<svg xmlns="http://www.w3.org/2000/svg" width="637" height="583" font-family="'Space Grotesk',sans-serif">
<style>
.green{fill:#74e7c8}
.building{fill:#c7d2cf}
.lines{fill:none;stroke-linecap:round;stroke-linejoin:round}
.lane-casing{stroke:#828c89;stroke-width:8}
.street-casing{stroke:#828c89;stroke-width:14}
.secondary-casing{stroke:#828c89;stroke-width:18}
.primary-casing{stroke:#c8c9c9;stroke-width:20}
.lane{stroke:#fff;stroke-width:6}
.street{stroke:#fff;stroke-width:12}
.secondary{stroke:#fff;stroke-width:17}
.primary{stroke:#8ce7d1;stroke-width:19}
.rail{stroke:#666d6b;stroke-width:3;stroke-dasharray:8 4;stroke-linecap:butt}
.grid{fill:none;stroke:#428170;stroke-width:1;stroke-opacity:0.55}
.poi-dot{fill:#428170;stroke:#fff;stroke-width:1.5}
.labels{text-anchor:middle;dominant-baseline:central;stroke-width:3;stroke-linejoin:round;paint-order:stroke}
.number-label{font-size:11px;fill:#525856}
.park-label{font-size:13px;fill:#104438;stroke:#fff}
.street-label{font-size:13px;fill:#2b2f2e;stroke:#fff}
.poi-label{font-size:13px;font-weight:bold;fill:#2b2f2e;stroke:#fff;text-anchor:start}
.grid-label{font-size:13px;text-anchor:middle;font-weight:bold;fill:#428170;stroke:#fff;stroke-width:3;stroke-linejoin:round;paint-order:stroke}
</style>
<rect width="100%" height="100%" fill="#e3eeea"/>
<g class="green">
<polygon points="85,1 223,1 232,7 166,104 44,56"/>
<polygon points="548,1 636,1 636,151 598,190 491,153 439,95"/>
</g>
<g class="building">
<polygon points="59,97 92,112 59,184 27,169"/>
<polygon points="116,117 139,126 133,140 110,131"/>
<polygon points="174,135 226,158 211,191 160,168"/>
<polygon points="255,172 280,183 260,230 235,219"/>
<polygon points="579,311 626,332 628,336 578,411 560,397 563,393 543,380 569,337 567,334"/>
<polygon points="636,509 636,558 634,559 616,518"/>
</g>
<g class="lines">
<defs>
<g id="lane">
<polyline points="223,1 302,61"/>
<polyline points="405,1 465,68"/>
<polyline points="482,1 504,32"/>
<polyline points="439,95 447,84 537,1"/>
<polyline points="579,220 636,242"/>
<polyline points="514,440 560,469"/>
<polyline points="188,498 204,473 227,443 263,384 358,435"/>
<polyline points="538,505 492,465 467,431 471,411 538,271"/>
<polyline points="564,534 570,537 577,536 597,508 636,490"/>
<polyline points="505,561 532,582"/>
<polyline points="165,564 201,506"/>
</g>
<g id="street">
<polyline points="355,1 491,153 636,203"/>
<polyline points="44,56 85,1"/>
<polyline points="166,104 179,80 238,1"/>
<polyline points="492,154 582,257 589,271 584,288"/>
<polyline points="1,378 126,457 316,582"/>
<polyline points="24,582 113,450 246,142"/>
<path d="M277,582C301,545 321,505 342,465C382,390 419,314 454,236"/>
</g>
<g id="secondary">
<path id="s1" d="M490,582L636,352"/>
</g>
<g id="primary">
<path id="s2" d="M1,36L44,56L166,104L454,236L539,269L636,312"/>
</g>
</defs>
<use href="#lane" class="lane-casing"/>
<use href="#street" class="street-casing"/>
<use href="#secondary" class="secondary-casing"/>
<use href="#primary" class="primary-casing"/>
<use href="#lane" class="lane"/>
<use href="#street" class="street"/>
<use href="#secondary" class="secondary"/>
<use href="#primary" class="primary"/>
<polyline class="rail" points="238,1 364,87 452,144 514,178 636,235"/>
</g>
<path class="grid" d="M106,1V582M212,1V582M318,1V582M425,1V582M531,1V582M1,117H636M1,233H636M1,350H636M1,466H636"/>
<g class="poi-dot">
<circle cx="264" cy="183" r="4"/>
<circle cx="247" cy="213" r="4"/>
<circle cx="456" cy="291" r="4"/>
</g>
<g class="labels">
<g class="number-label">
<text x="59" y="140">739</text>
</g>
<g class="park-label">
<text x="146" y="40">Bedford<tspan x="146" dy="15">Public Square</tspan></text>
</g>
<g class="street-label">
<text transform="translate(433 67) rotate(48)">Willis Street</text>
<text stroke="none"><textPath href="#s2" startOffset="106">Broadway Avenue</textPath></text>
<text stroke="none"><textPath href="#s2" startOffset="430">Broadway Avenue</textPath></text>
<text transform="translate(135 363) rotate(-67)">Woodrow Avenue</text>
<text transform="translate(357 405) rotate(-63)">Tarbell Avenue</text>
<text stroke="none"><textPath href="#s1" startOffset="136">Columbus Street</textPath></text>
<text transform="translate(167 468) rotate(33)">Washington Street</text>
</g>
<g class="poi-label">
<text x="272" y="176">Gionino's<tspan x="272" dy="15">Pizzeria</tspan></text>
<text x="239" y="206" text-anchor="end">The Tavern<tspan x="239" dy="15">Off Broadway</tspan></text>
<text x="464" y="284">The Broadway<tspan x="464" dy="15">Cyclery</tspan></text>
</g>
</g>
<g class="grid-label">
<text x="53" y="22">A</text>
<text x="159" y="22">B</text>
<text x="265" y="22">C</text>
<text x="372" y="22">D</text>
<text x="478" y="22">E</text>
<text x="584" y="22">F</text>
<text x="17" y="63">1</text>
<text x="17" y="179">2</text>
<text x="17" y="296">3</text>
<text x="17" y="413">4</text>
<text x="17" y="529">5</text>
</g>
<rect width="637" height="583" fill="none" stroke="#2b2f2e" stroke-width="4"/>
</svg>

### Work order
Show every line of the material above in which "labels" is present.

### Result
.labels{text-anchor:middle;dominant-baseline:central;stroke-width:3;stroke-linejoin:round;paint-order:stroke}
<g class="labels">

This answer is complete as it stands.